Datasets are downloaded on demand into src/exp/data/ (PyG cache) and
exp/splits/ (.npz files for Geom-GCN splits, generated by
gen_splits.py on first request). Three split strategies are selected
automatically per dataset:
Datasets: cora (2 708 nodes, 5 429 edges, 7 classes, \(h \approx 0.81\)),
citeseer (3 327 nodes, 4 732 edges, 6 classes, \(h \approx 0.74\)),
chameleon (2 277 nodes, 36 101 edges, 5 classes, \(h \approx 0.23\)),
squirrel (5 201 nodes, 217 073 edges, 5 classes, \(h \approx 0.22\)),
cornell (183 nodes, 295 edges, 5 classes, \(h \approx 0.11\)),
texas (183 nodes, 309 edges, 5 classes, \(h \approx 0.11\)),
film (alias fil, 7 600 nodes, 33 544 edges, 5 classes, \(h \approx 0.22\)).
Canonical Pei et al. (2020) splits. The filename convention
{dataset}_split_0.6_0.2_{fold}.npz is historical and does not reflect
actual ratios; the true split is approximately 48/32/20 train/val/test.
Datasets: chameleon_filtered, squirrel_filtered.

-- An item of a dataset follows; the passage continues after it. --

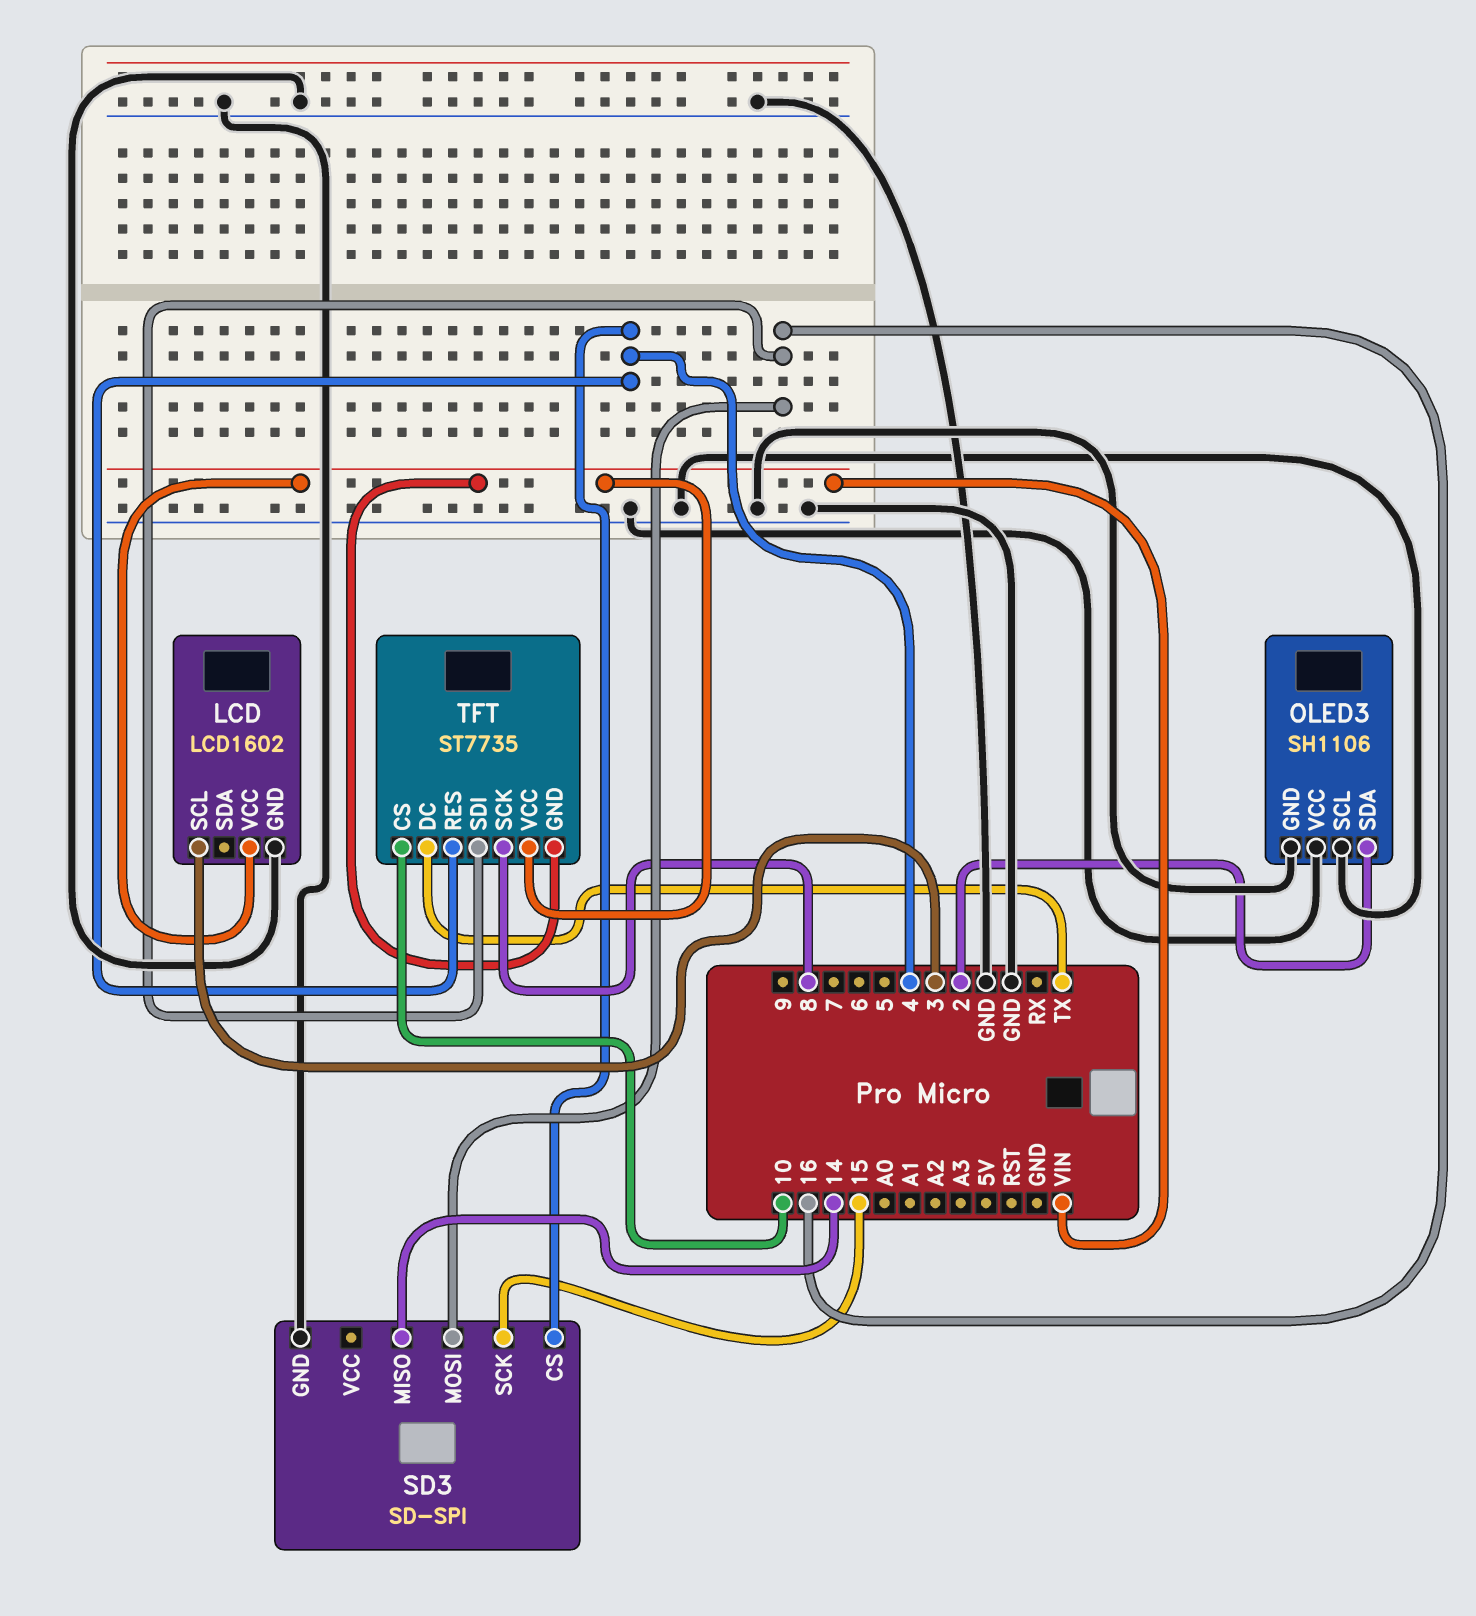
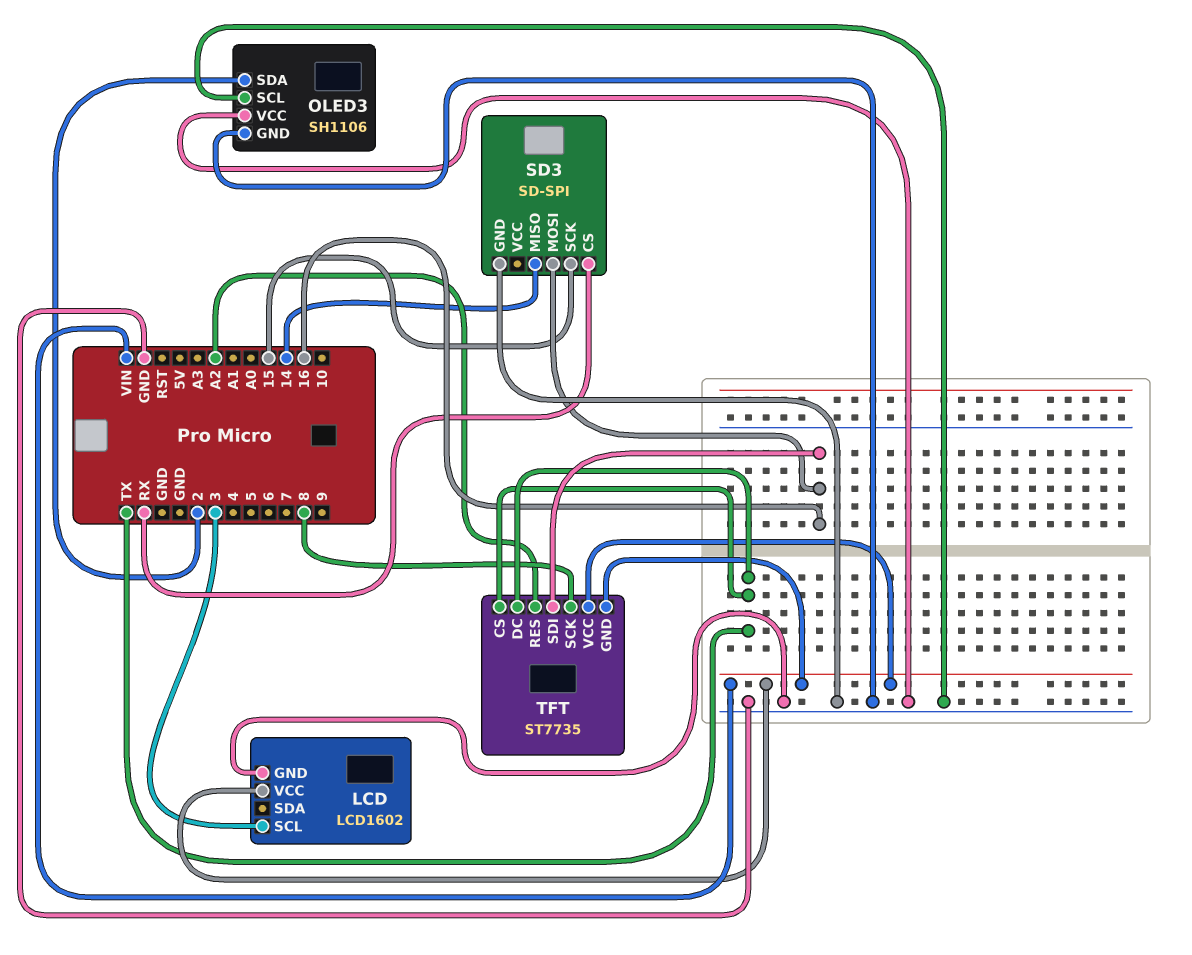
SD3 pin CS: 4 -> RX
TFT pin CS: 10 -> TX
TFT pin RES: 4 -> A2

Platonov et al. (2023) found that the original chameleon and squirrel
graphs contain large numbers of near-duplicate nodes sharing identical
feature vectors, causing train/test leakage under any random split.
Removing these duplicates yields the _filtered variants. Splits are
embedded directly in the raw .npz files from the yandex-research release
rather than generated by gen_splits.py.
Datasets: amazon_ratings (\(h \approx 0.38\)), minesweeper (\(h \approx 0.68\), binary), questions (\(h \approx 0.84\), binary), roman_empire (\(h \approx 0.05\)), tolokers (\(h \approx 0.59\), binary).
Shipped with PyG HeterophilousGraphDataset. These graphs were introduced
alongside the filtered variants specifically to provide large-scale,
leak-free heterophily benchmarks. Split ratio is 50/25/25
train/val/test with 10 pre-defined folds.
Metric selection#
Accuracy (\(\frac{\text{correct}}{\text{total}}\)) is used for all datasets except minesweeper, tolokers, and questions, which are binary classification tasks evaluated with ROC-AUC (one-vs-rest, scikit-learn). The distinction matters because class imbalance in these three datasets makes accuracy a misleading metric; ROC-AUC is invariant to class prevalence.
Pre-fetching splits#
Splits for Geom-GCN datasets are not bundled with PyG and must be generated before training:
python -m exp.gen_splits # all datasets
python -m exp.gen_splits --datasets cora citeseer # subset
Platonov splits are fetched automatically by PyG on first dataset access.
Running gen_splits.py does not affect them.